Transcribed page contents
----------
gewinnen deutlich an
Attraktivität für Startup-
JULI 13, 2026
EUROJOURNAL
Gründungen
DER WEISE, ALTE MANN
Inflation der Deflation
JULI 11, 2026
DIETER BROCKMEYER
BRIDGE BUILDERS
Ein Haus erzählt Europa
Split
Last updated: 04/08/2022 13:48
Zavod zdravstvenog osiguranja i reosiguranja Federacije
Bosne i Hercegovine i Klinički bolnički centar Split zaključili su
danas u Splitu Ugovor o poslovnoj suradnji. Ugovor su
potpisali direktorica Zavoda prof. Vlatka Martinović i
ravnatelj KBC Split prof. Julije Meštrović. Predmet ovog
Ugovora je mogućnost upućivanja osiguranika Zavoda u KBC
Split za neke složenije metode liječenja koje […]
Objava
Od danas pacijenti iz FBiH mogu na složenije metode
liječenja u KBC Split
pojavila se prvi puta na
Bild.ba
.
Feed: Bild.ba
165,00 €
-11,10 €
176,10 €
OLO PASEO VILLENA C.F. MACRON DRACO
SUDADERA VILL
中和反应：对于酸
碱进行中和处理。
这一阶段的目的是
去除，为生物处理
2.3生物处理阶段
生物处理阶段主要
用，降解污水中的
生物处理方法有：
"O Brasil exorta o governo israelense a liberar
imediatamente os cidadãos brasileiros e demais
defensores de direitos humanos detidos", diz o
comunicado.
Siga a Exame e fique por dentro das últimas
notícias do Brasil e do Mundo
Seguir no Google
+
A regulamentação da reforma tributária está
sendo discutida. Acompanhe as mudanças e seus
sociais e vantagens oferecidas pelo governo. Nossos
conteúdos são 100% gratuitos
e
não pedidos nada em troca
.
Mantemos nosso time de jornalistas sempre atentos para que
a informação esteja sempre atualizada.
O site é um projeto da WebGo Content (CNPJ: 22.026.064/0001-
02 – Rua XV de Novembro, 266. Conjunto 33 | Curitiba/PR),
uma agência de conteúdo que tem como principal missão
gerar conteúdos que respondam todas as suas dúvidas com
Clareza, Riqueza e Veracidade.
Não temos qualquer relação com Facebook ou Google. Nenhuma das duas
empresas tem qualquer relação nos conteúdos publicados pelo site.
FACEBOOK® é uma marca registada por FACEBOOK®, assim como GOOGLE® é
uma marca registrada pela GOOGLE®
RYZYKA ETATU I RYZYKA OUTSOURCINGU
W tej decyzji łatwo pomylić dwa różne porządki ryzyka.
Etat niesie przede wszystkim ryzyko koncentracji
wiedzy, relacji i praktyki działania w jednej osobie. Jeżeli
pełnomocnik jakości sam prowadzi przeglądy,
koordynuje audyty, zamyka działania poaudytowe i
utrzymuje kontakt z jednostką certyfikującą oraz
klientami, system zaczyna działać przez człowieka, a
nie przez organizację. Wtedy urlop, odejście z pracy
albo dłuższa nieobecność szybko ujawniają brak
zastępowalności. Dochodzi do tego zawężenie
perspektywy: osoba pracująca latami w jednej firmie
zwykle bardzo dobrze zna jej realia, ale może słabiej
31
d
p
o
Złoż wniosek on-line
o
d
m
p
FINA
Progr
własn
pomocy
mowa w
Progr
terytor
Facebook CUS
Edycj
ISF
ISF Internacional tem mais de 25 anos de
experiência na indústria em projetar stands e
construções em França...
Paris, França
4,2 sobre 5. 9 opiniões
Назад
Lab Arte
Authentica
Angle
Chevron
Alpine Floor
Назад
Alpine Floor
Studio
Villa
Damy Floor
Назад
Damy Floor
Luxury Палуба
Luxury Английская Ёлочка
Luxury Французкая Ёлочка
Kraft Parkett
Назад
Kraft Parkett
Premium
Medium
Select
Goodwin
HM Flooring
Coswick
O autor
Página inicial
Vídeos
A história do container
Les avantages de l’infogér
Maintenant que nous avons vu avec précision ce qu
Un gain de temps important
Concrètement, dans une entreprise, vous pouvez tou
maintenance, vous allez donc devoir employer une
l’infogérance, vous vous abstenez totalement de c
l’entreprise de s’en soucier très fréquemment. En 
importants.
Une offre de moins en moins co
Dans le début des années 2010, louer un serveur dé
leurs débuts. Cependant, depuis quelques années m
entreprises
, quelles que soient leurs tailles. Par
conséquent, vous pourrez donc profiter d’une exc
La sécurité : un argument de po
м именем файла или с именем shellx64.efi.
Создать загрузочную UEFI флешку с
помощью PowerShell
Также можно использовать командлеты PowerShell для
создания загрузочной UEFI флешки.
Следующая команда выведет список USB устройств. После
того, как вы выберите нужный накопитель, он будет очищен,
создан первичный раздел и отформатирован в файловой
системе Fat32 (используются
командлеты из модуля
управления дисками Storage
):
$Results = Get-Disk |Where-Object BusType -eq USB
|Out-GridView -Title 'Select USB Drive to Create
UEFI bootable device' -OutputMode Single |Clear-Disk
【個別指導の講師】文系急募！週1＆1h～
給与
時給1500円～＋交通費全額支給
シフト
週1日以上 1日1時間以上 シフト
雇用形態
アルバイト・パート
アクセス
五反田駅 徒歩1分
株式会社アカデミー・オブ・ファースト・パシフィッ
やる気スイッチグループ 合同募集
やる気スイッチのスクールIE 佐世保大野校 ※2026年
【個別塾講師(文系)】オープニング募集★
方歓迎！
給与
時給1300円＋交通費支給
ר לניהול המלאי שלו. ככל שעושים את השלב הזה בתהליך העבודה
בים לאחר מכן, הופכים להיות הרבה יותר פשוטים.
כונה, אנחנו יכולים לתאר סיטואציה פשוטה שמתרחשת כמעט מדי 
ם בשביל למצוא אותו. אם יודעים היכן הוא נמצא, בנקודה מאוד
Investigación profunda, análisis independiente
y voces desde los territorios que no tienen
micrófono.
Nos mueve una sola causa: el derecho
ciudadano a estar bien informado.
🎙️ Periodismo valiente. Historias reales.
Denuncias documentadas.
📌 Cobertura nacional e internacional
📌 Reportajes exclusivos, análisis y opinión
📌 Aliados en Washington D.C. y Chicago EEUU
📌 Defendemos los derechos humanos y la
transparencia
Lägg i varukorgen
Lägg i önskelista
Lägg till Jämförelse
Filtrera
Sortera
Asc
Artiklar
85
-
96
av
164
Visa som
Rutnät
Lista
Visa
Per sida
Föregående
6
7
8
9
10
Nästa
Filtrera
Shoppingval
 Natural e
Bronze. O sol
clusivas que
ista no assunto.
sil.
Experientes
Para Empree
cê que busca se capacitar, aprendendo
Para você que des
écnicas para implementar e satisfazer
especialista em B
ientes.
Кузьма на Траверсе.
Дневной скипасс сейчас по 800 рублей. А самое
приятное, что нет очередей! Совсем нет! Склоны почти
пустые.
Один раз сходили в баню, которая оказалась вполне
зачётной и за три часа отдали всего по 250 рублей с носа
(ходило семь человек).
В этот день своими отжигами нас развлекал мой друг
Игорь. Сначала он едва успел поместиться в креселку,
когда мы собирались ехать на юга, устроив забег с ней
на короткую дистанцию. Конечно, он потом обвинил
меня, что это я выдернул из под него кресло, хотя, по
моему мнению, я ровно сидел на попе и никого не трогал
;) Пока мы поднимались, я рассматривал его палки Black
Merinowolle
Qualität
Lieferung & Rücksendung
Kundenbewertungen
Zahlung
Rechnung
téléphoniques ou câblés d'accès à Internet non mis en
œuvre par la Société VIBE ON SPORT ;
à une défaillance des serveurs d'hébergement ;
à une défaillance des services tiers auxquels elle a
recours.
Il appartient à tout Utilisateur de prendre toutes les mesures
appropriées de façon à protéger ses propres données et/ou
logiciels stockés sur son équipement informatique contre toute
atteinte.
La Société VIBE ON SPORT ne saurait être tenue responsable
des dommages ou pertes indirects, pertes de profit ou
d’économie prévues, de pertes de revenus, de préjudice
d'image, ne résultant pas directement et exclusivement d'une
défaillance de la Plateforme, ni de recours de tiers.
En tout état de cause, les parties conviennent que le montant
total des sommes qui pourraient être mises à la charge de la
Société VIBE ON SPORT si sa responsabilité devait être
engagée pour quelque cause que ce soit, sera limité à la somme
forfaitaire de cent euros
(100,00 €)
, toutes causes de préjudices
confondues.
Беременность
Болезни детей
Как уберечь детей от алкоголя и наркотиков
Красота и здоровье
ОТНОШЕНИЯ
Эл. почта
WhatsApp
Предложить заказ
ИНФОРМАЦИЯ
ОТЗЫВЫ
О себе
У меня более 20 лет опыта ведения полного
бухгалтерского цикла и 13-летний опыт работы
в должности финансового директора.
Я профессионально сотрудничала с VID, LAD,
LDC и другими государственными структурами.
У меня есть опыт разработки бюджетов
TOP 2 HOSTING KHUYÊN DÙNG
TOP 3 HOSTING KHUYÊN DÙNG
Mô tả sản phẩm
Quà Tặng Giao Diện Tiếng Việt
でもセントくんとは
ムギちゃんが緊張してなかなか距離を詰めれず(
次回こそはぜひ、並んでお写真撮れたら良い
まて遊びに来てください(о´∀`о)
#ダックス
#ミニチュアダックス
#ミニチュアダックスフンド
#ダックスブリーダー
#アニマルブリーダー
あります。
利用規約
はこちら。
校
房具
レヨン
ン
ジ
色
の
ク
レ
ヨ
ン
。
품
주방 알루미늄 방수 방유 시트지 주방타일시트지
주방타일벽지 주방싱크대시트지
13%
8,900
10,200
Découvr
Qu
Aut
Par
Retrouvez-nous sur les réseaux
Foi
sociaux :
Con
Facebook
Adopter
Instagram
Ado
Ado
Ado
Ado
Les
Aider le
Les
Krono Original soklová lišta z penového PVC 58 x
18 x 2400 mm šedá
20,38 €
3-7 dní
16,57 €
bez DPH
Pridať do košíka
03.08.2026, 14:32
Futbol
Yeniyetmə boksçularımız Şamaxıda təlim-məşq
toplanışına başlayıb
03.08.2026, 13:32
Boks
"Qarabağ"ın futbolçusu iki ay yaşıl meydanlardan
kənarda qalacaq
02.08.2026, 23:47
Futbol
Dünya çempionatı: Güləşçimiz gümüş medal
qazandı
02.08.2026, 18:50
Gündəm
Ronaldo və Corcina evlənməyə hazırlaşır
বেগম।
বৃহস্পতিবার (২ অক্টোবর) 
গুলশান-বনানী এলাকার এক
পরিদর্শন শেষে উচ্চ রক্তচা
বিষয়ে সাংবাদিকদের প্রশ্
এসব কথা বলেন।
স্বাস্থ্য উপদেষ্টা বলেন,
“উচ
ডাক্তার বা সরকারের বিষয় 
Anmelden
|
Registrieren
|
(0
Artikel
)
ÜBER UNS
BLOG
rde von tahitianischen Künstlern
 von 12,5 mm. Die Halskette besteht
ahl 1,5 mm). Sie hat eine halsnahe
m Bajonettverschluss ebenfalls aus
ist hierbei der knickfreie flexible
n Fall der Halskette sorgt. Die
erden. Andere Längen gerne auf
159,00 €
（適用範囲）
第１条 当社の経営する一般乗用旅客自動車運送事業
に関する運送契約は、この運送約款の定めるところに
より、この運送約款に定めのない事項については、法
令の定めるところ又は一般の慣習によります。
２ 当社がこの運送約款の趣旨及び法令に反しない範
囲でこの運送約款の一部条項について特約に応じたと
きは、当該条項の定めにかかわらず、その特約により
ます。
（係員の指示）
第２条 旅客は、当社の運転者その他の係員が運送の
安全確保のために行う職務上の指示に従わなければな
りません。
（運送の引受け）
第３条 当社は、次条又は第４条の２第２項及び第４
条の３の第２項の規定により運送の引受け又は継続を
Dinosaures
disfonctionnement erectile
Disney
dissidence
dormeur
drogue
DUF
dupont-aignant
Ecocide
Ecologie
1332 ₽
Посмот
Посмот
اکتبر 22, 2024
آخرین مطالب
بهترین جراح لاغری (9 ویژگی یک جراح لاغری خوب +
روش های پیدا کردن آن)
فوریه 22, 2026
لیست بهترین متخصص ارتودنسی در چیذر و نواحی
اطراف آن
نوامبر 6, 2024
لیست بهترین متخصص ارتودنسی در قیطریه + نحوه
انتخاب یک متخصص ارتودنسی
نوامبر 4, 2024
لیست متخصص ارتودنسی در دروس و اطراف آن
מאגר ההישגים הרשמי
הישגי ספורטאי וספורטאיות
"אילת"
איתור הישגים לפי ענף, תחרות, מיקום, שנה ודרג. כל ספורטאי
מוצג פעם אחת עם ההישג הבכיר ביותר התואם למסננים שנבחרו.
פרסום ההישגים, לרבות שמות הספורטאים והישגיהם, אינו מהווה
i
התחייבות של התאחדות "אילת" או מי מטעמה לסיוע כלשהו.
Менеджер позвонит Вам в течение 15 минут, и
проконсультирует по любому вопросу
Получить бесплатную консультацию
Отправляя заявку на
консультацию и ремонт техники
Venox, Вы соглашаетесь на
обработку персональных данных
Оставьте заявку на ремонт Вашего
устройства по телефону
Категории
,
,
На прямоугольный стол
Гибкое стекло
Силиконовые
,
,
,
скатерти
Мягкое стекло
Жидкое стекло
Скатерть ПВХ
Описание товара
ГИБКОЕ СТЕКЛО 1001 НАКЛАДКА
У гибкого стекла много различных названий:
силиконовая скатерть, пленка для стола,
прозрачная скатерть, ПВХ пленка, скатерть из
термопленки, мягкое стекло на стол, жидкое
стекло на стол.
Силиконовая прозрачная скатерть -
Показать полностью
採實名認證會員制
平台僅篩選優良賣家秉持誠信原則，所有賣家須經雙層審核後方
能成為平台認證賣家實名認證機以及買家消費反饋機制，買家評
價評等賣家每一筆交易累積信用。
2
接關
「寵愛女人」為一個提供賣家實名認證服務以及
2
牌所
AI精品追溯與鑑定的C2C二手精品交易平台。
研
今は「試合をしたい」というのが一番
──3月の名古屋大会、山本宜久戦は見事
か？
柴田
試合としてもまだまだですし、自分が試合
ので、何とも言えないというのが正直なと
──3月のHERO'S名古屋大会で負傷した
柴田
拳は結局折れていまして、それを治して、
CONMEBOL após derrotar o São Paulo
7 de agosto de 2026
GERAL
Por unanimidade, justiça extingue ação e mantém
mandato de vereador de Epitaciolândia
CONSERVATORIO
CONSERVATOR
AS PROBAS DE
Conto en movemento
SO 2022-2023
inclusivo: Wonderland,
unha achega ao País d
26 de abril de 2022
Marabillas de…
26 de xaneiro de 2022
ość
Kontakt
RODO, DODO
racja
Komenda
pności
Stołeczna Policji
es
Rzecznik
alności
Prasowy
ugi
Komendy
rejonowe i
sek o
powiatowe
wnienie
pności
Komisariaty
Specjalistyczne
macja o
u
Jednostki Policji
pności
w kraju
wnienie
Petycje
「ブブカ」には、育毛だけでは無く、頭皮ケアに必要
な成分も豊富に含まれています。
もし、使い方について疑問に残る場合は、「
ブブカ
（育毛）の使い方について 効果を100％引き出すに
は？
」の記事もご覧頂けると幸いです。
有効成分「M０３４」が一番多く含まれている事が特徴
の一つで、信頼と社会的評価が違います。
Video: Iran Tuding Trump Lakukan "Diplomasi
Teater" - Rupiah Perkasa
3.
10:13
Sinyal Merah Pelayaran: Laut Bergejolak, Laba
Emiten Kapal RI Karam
----------
About this task - The lines to extract from the data above begin with the line containing "EUROJOURNAL" and end with the line containing "Feed: Bild.ba". Extract them exactly, including both.

Result of the exercise -
EUROJOURNAL
Gründungen
DER WEISE, ALTE MANN
Inflation der Deflation
JULI 11, 2026
DIETER BROCKMEYER
BRIDGE BUILDERS
Ein Haus erzählt Europa
Split
Last updated: 04/08/2022 13:48
Zavod zdravstvenog osiguranja i reosiguranja Federacije
Bosne i Hercegovine i Klinički bolnički centar Split zaključili su
danas u Splitu Ugovor o poslovnoj suradnji. Ugovor su
potpisali direktorica Zavoda prof. Vlatka Martinović i
ravnatelj KBC Split prof. Julije Meštrović. Predmet ovog
Ugovora je mogućnost upućivanja osiguranika Zavoda u KBC
Split za neke složenije metode liječenja koje […]
Objava
Od danas pacijenti iz FBiH mogu na složenije metode
liječenja u KBC Split
pojavila se prvi puta na
Bild.ba
.
Feed: Bild.ba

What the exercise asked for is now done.